No one spoke for a time, the only s
ounds their breathing and anxious snorts from the horse. Setoc sought to sense some flow of air, but there was nothing. Her thigh aching, she sank back down. She then chose a direction at random and crawled. The guano thickened so that her hands plunged through up to her wrists, and then she found a stone barrier. Wiping the mess from her hands, she tracked with her fingers. ‘Wait! These stones are set—I’ve found a wall.’

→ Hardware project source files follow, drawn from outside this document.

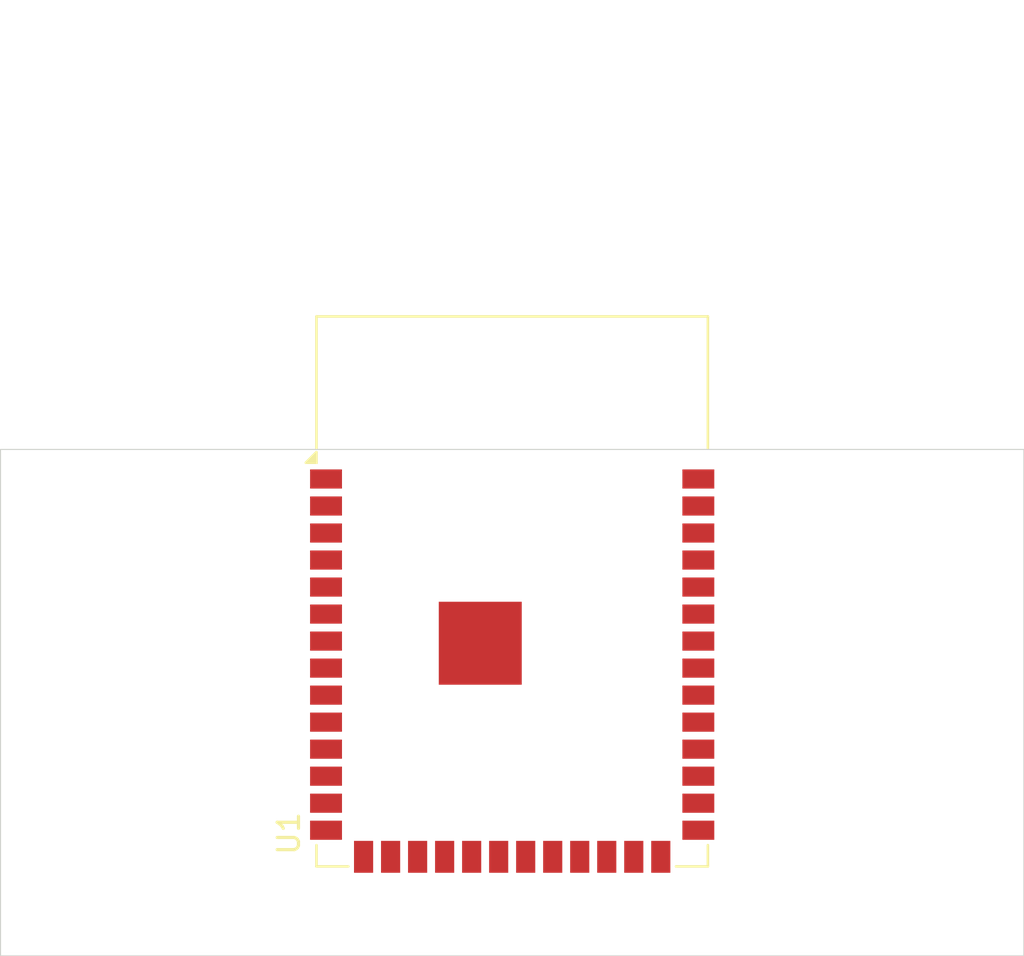
<source format=kicad_pcb>
(kicad_pcb
	(version 20241229)
	(generator "pcbnew")
	(generator_version "9.0")
	(general
		(thickness 1.6)
		(legacy_teardrops no)
	)
	(paper "A4")
	(layers
		(0 "F.Cu" signal)
		(4 "In1.Cu" power)
		(6 "In2.Cu" power)
		(2 "B.Cu" signal)
		(9 "F.Adhes" user "F.Adhesive")
		(11 "B.Adhes" user "B.Adhesive")
		(13 "F.Paste" user)
		(15 "B.Paste" user)
		(5 "F.SilkS" user "F.Silkscreen")
		(7 "B.SilkS" user "B.Silkscreen")
		(1 "F.Mask" user)
		(3 "B.Mask" user)
		(17 "Dwgs.User" user "User.Drawings")
		(19 "Cmts.User" user "User.Comments")
		(21 "Eco1.User" user "User.Eco1")
		(23 "Eco2.User" user "User.Eco2")
		(25 "Edge.Cuts" user)
		(27 "Margin" user)
		(31 "F.CrtYd" user "F.Courtyard")
		(29 "B.CrtYd" user "B.Courtyard")
		(35 "F.Fab" user)
		(33 "B.Fab" user)
		(39 "User.1" user)
		(41 "User.2" user)
		(43 "User.3" user)
		(45 "User.4" user)
	)
	(setup
		(stackup
			(layer "F.SilkS"
				(type "Top Silk Screen")
			)
			(layer "F.Paste"
				(type "Top Solder Paste")
			)
			(layer "F.Mask"
				(type "Top Solder Mask")
				(thickness 0.01)
			)
			(layer "F.Cu"
				(type "copper")
				(thickness 0.035)
			)
			(layer "dielectric 1"
				(type "prepreg")
				(thickness 0.1)
				(material "FR4")
				(epsilon_r 4.5)
				(loss_tangent 0.02)
			)
			(layer "In1.Cu"
				(type "copper")
				(thickness 0.035)
			)
			(layer "dielectric 2"
				(type "core")
				(thickness 1.24)
				(material "FR4")
				(epsilon_r 4.5)
				(loss_tangent 0.02)
			)
			(layer "In2.Cu"
				(type "copper")
				(thickness 0.035)
			)
			(layer "dielectric 3"
				(type "prepreg")
				(thickness 0.1)
				(material "FR4")
				(epsilon_r 4.5)
				(loss_tangent 0.02)
			)
			(layer "B.Cu"
				(type "copper")
				(thickness 0.035)
			)
			(layer "B.Mask"
				(type "Bottom Solder Mask")
				(thickness 0.01)
			)
			(layer "B.Paste"
				(type "Bottom Solder Paste")
			)
			(layer "B.SilkS"
				(type "Bottom Silk Screen")
			)
			(copper_finish "None")
			(dielectric_constraints no)
		)
		(pad_to_mask_clearance 0)
		(allow_soldermask_bridges_in_footprints no)
		(tenting front back)
		(pcbplotparams
			(layerselection 0x00000000_00000000_55555555_5755f5ff)
			(plot_on_all_layers_selection 0x00000000_00000000_00000000_00000000)
			(disableapertmacros no)
			(usegerberextensions no)
			(usegerberattributes yes)
			(usegerberadvancedattributes yes)
			(creategerberjobfile yes)
			(dashed_line_dash_ratio 12.000000)
			(dashed_line_gap_ratio 3.000000)
			(svgprecision 4)
			(plotframeref no)
			(mode 1)
			(useauxorigin no)
			(hpglpennumber 1)
			(hpglpenspeed 20)
			(hpglpendiameter 15.000000)
			(pdf_front_fp_property_popups yes)
			(pdf_back_fp_property_popups yes)
			(pdf_metadata yes)
			(pdf_single_document no)
			(dxfpolygonmode yes)
			(dxfimperialunits yes)
			(dxfusepcbnewfont yes)
			(psnegative no)
			(psa4output no)
			(plot_black_and_white yes)
			(sketchpadsonfab no)
			(plotpadnumbers no)
			(hidednponfab no)
			(sketchdnponfab yes)
			(crossoutdnponfab yes)
			(subtractmaskfromsilk no)
			(outputformat 1)
			(mirror no)
			(drillshape 1)
			(scaleselection 1)
			(outputdirectory "")
		)
	)
	(net 0 "")
	(net 1 "unconnected-(U1-IO7-Pad7)")
	(net 2 "unconnected-(U1-IO6-Pad6)")
	(net 3 "unconnected-(U1-IO9-Pad17)")
	(net 4 "unconnected-(U1-IO48-Pad25)")
	(net 5 "unconnected-(U1-IO10-Pad18)")
	(net 6 "Net-(U1-GND-Pad1)")
	(net 7 "unconnected-(U1-IO17-Pad10)")
	(net 8 "unconnected-(U1-IO14-Pad22)")
	(net 9 "unconnected-(U1-USB_D--Pad13)")
	(net 10 "unconnected-(U1-IO46-Pad16)")
	(net 11 "unconnected-(U1-IO12-Pad20)")
	(net 12 "unconnected-(U1-IO5-Pad5)")
	(net 13 "unconnected-(U1-IO15-Pad8)")
	(net 14 "unconnected-(U1-IO35-Pad28)")
	(net 15 "unconnected-(U1-IO2-Pad38)")
	(net 16 "unconnected-(U1-TXD0-Pad37)")
	(net 17 "unconnected-(U1-IO3-Pad15)")
	(net 18 "unconnected-(U1-RXD0-Pad36)")
	(net 19 "unconnected-(U1-IO16-Pad9)")
	(net 20 "unconnected-(U1-IO8-Pad12)")
	(net 21 "unconnected-(U1-IO11-Pad19)")
	(net 22 "unconnected-(U1-IO40-Pad33)")
	(net 23 "unconnected-(U1-IO37-Pad30)")
	(net 24 "unconnected-(U1-IO42-Pad35)")
	(net 25 "unconnected-(U1-IO0-Pad27)")
	(net 26 "unconnected-(U1-USB_D+-Pad14)")
	(net 27 "unconnected-(U1-IO38-Pad31)")
	(net 28 "unconnected-(U1-IO4-Pad4)")
	(net 29 "unconnected-(U1-EN-Pad3)")
	(net 30 "unconnected-(U1-IO45-Pad26)")
	(net 31 "unconnected-(U1-IO41-Pad34)")
	(net 32 "unconnected-(U1-IO47-Pad24)")
	(net 33 "unconnected-(U1-IO39-Pad32)")
	(net 34 "unconnected-(U1-3V3-Pad2)")
	(net 35 "unconnected-(U1-IO18-Pad11)")
	(net 36 "unconnected-(U1-IO1-Pad39)")
	(net 37 "unconnected-(U1-IO36-Pad29)")
	(net 38 "unconnected-(U1-IO21-Pad23)")
	(net 39 "unconnected-(U1-IO13-Pad21)")
	(footprint "Custom:ESP32-S3-WROOM-1" (layer "F.Cu") (at 142.55 103.55))
	(gr_rect
		(start 118.5 96.9)
		(end 166.6 120.7)
		(stroke
			(width 0.05)
			(type default)
		)
		(fill no)
		(layer "Edge.Cuts")
		(uuid "d0b91ce0-9d07-4455-ae9e-9d05399db3f8")
	)
	(embedded_fonts no)
	(embedded_files
		(file
			(name "KiCad-Template.kicad_wks")
			(type worksheet)
			(data |KLUv/WBPCK0SAEYZUSAQ1Q5qMaSOoRmHY7zfg9LTgIC0w162yfT6+B4RQOgA4EgAQwBIAJj7cby/
				+EjVriZn3iKC3IojVatmH4nlh/wLAEBA0PG8l7PaJm8SLe6NnYkv+d916xhK626LTsqWFMvrnwIg
				ICg3IM/yheKmECXZ+ZB3XE898Yf8wa/TqpRnZXDNwXgpCt3QipT/845fi/Xr9pLhj5P/fl9OH3qE
				64md89kP/XLIfxLskJ/BiHc2WzGYD2IZSZC3ymLsqiXHYyFZUBQREoG5j0c0DZuUzlpV3rStwq5K
				73XvJbr+1kMWXcQvPZpKua2DiFaeFkhBkM62CoC35KW5Ug4BATVrxXGAMHfJzHuoiy86M1pl3Yxu
				0dGMWrRqmMXWx9DHobO7spq3rdq6cygajQeCRJhVpim6Q8JTTCSSxX+J7u5Muyg2MJQGHnug8ViE
				mAyNpiDJMgaQRMSkqhvd4ZNoAOMm72kFiYhXSrvPIsMP3xejQ8SHLOpeDick2ZERUNcJD2ob/9OJ
				tFgwHsdm0WDOisMzkqbZyfJs4rlHpuOVTI9m30joupRAd/bleYwKrJDj2WAQ78HTfYqPLjhjgtQA
				iTwOtEHMo7NAR86SzeCEVxFhdqLD8n1Fim6iz4CGIjU0sAHtLJxoCCADWmiVhpcyzR7+VAURNUVA
				yMeAYF2BD3B/u70tg7YeePqBzGhbXtM4W//l92tYRHa6xB2GA5tpoqPBB9TwAdfBQdhEGsTmgfdA
				xGyhUQU3Ka3NyWAiiJnjEWsXdRuUXF34S1/gHAS95K2Ffwx6FQ==|
			)
			(checksum "62B778AEA9DFA463F1FC9E370E09207B")
		)
	)
)

</source>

Scrabbling sounds behind her, and then the scratch of flint and iron. Sparks, actinic flashes, and then a burgeoning glow. Moments later Torrent had a taper lit and was setting the flame to the wick of a small camp lantern. The chamber took shape around them.
The entire cavern was constructed of set stones, the ones overhead massive, wedged in place in seemingly precipitous disorder. In seething patches here and there clung bats, chittering and squeaking now in agitation.
‘Look, there!’ Cafal pointed.
The bats were converging on a conjoining of ill-set stones, wriggling into cracks.
‘There’s the way out.’
Torrent’s laugh was bitter. ‘We are entombed. One day, looters will break in, find the bones of two men, a child, and a damned horse. For us to ride into the deathworld, or so they might think. Then again, they might wonder at the gnaw marks on all but one set of bones, and at the scratchings and gougings on the stone. Tiny bat bones and heaps of dried-out scat . . .’
‘Crush that imagination of yours, Torrent,’ advised Cafal. ‘Though the way out is nothing but cracks, we know the world outside is close. We need only dig our way out.’
‘This is a stone barrow or something much like it, Cafal. If we start dragging stones loose the whole thing is likely to come down on us.’